In his nearly two hour long session, Tafoya worked with six Nepali chefs to prepare a wholesome American brunch that included banana pancakes with hazelnut and mascarpone cheese, potato hash with bacon, and fluffy omelet.
Throughout, Tafoya enticed the crowd and his student chefs with his friendly conversational style of talking. He kept the floor open for audience to ask questions and even invited them to join him in the cooking. Except one member of the crowd, all were either busy noting down Tafoya’s recipe or sampling the brunch menu.

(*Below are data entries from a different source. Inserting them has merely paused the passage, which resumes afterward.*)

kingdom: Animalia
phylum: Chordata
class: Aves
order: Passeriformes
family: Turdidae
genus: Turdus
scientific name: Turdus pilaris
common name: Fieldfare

“I learnt two things from Mark’s class. One, always use the blunt side of the knife to scrape off your chopped ingredients from the chopping board. Two, always be modest and accept your mistakes when you make one,” said Prakash Shrestha, owner and head chef of Silver Spoon Restaurant in Bhaisepati.

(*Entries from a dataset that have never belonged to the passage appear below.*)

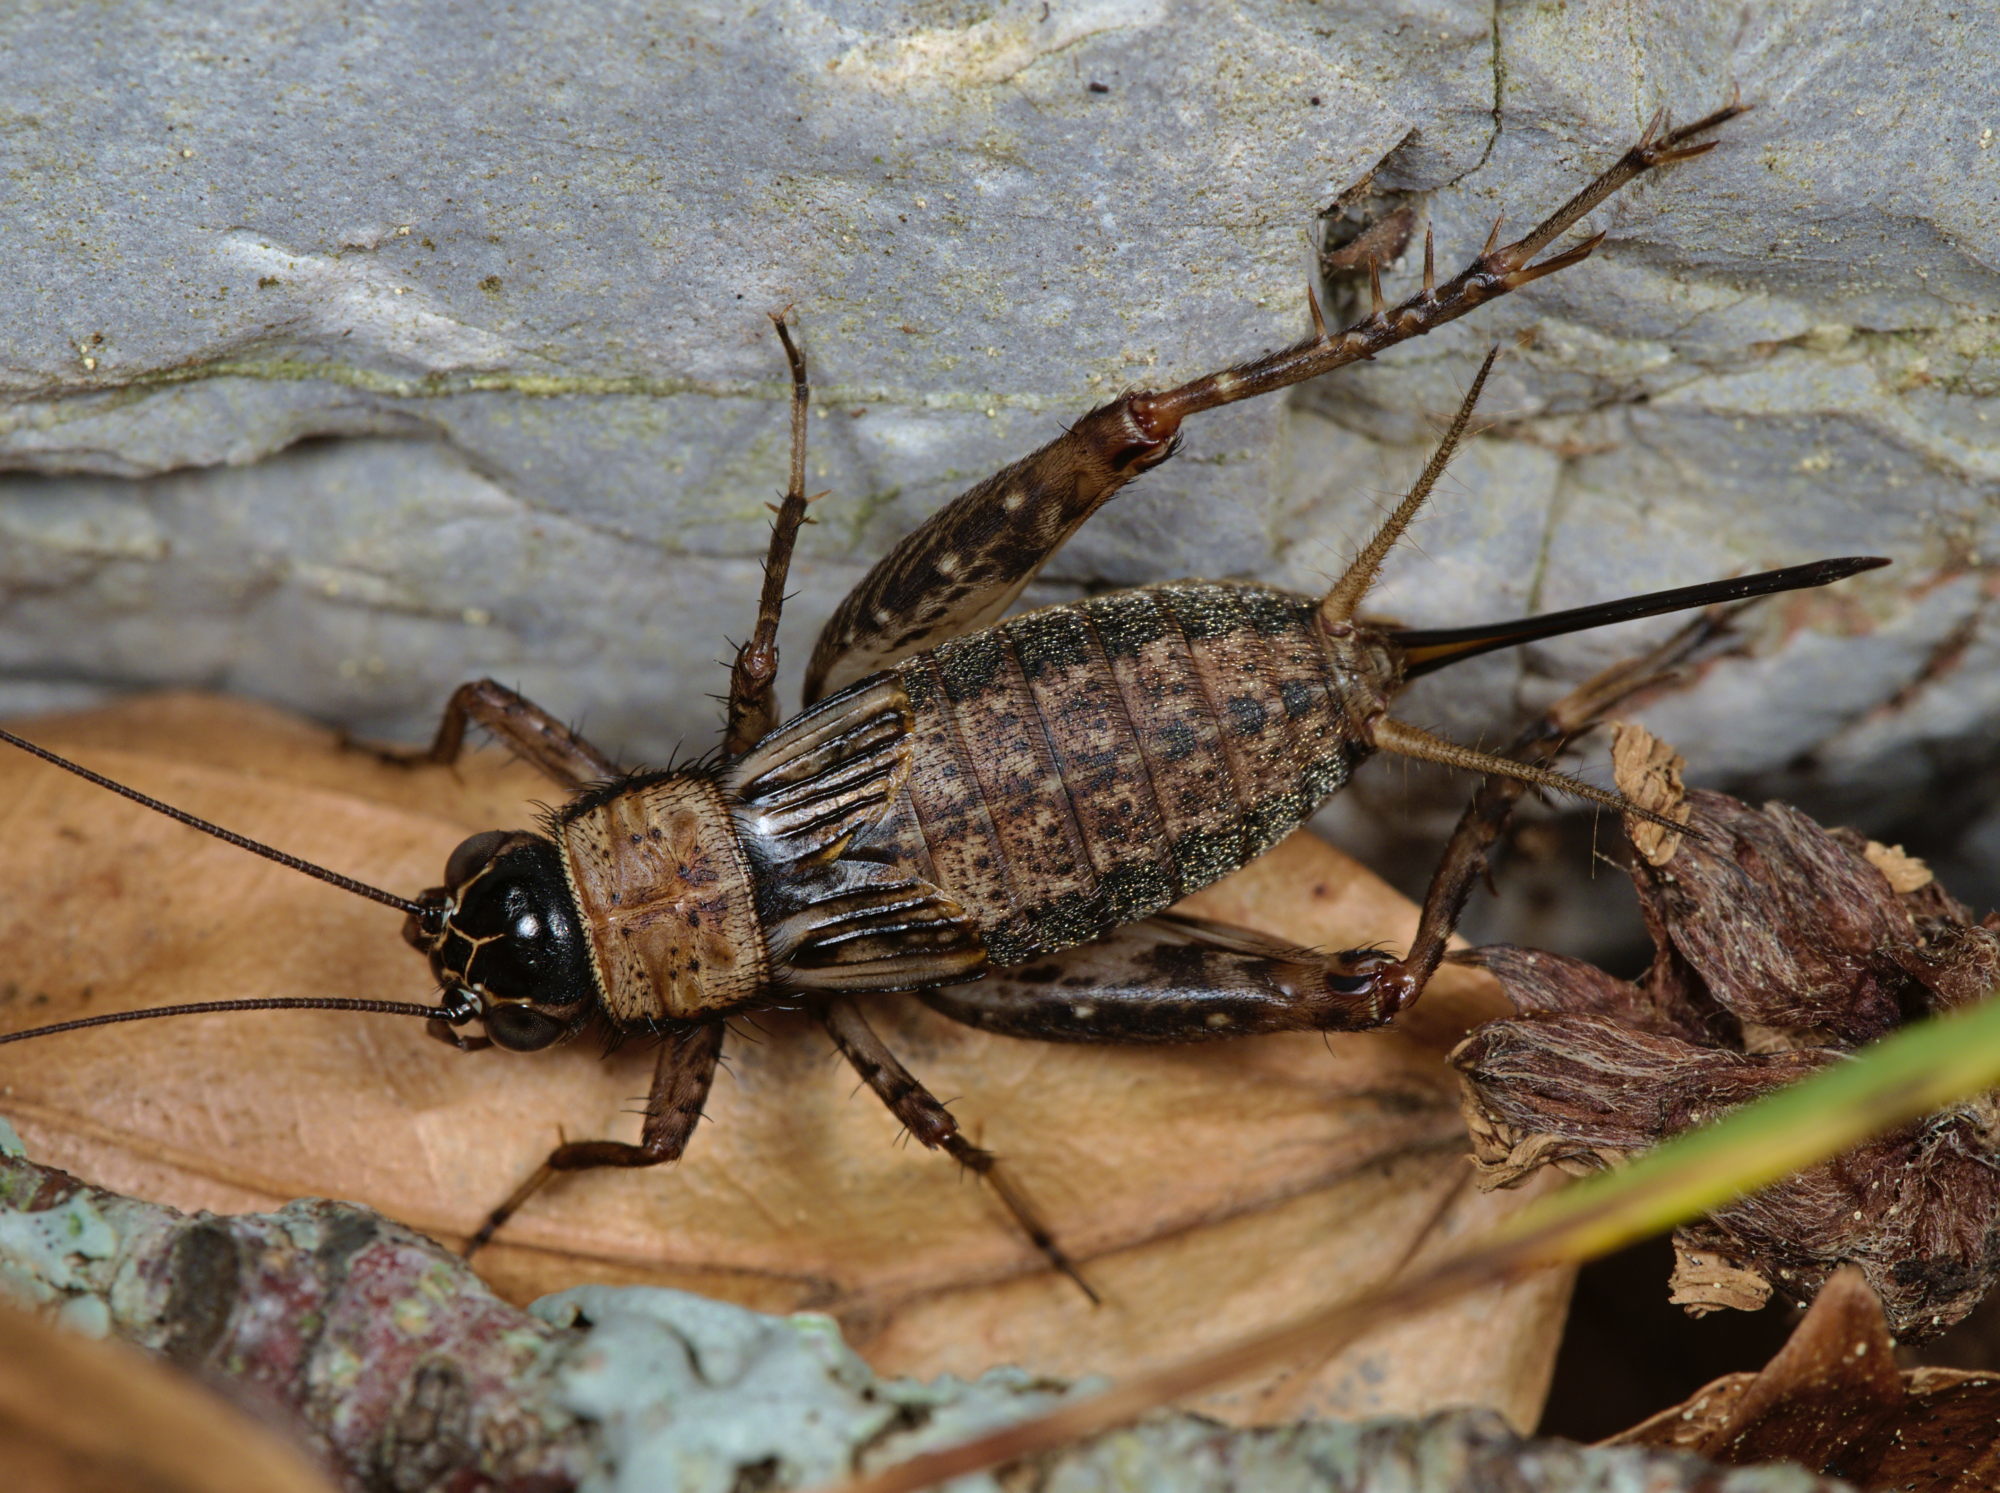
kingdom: Animalia
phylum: Arthropoda
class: Insecta
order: Orthoptera
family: Trigonidiidae
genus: Nemobius
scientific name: Nemobius sylvestris
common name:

Tafoya is a personal chef who has been in the business for almost fourteen years. Right now, he is in Kathmandu for two weeks upon the invitation of US Embassy for their culinary diplomacy program. “I’m here to promote American culture by sharing my knowledge about American food,” said Tafoya.
His early exposure to cooking came when he made a Chinese egg roll with the help of his cousin and her mother. As an eight year old growing up in New Mexico, this was the first time he learnt to love food.

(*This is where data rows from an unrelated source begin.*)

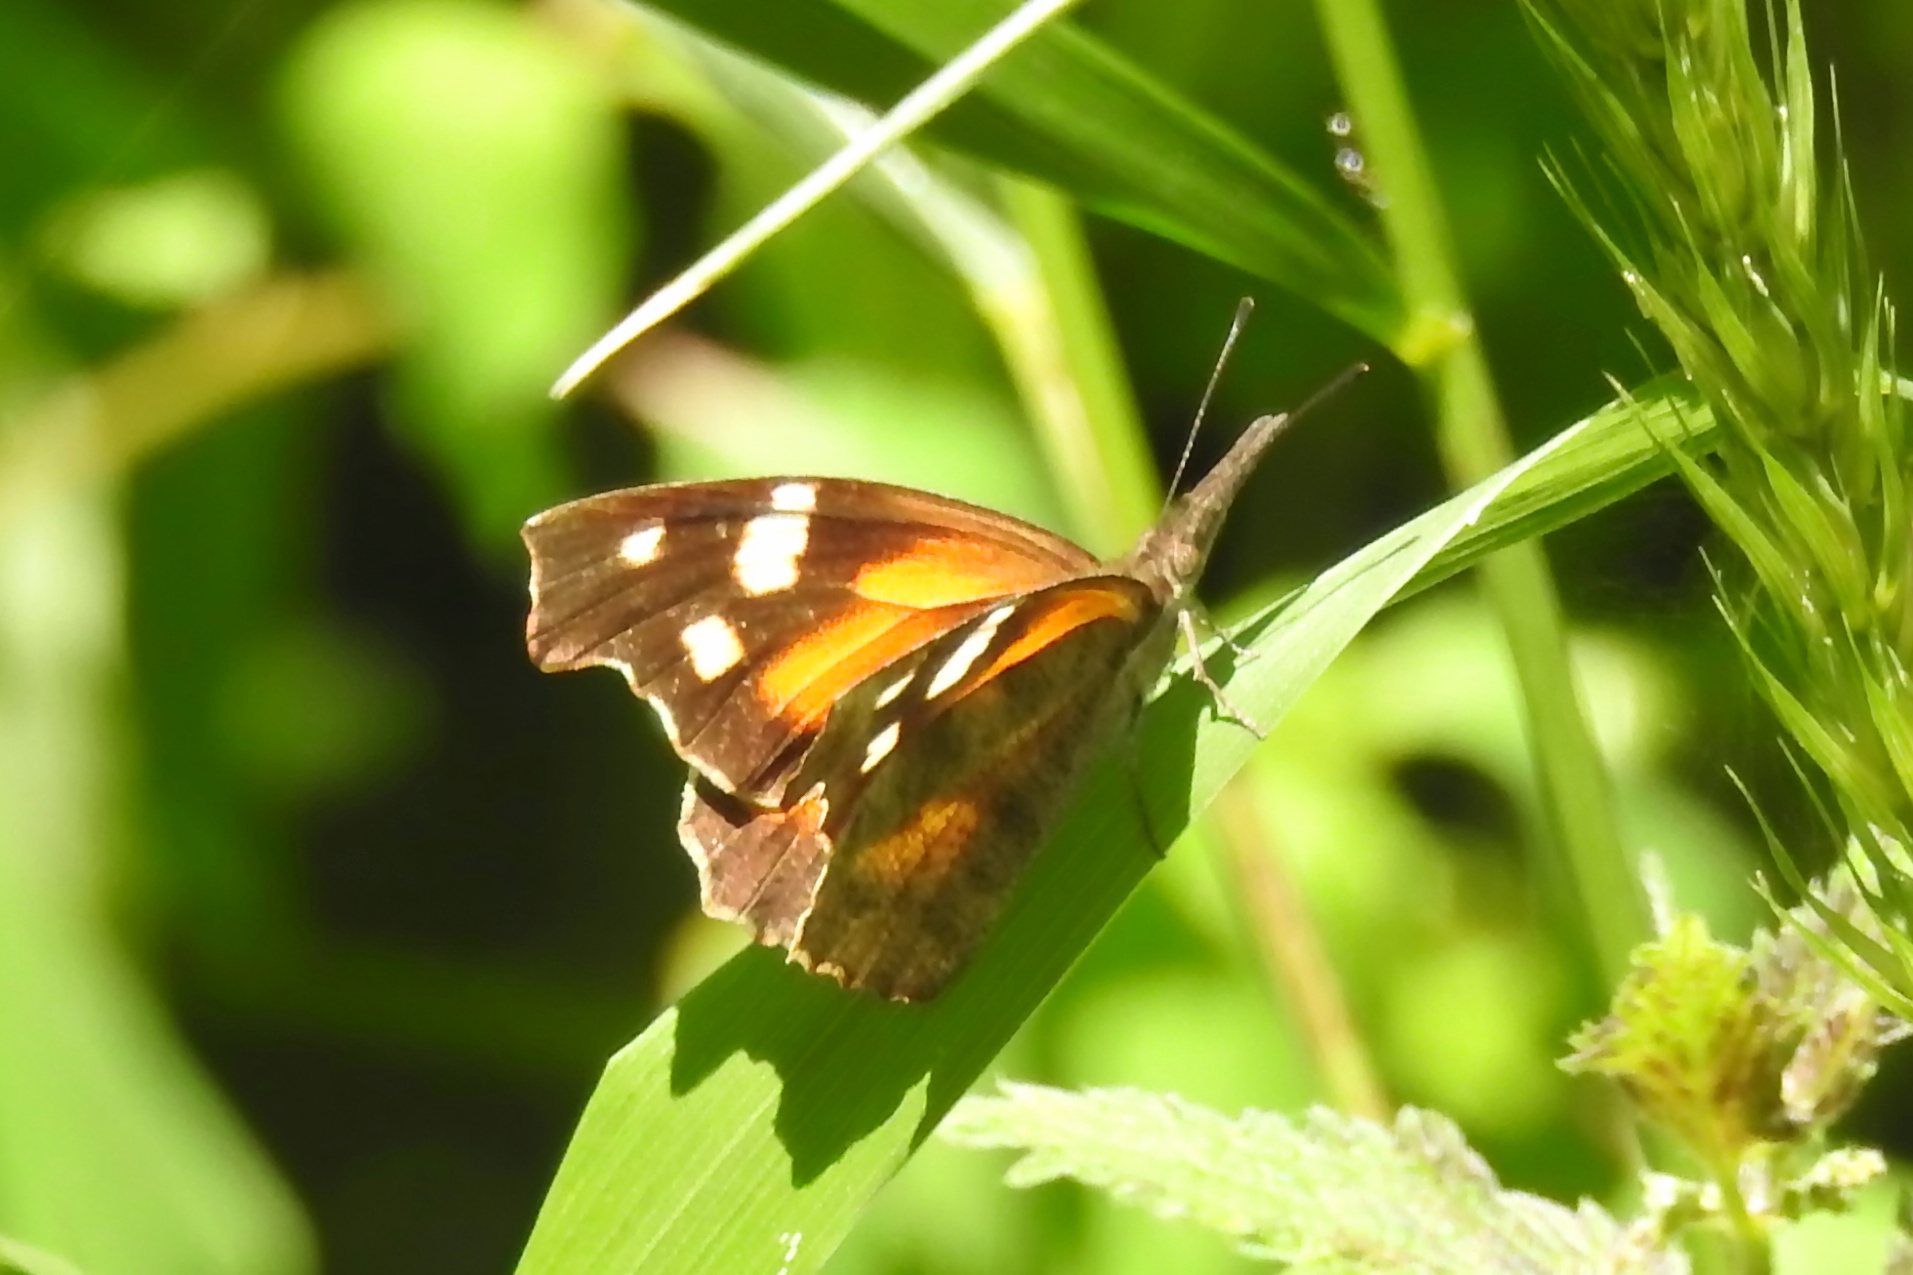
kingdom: Animalia
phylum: Arthropoda
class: Insecta
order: Lepidoptera
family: Nymphalidae
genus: Libytheana
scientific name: Libytheana carinenta
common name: American snout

And he got to explore more exotic foods when he was accepted for an exchange program in France while doing his undergraduate studies at Yale University. In France, he was a student who could barely afford food on a restaurant menu. But whatever money he would save, all went to eating French delicacies.
He’s all self-taught and he mentioned that his knowledge comes from his immense desire to discover culture through food.
But the thought of being a professional chef came much later to him. Before that he was an actor in New York, sometimes cooking food for friends at their house parties. His cooking skills left his friends so impressed that they encouraged him to open his own restaurant. He considered the move. Restaurant business was risky but what if he became a fulltime personal chef? Soon he came into contact with US Personal Chef
Association that helped him realize that possibility. He would cook for people who wanted a professional chef to come and prepare food for dinner parties. Since then he has opened a personal blog, hosted a food podcast and traveled around the world as a part of US Embassy’s culture promotion program.
So, what’s the most rewarding thing for a chef who is globetrotting regularly? “I get to eat a lot, that’s the most rewarding part of my job,” Tafoya joked. But on a serious note he said, “We all come from different cultural upbringing and food is what connects us. My
mission in life is to discover foods from around the world and connect people. I may sound lofty but I believe when you discover a culture through its food, you grow to love that culture.”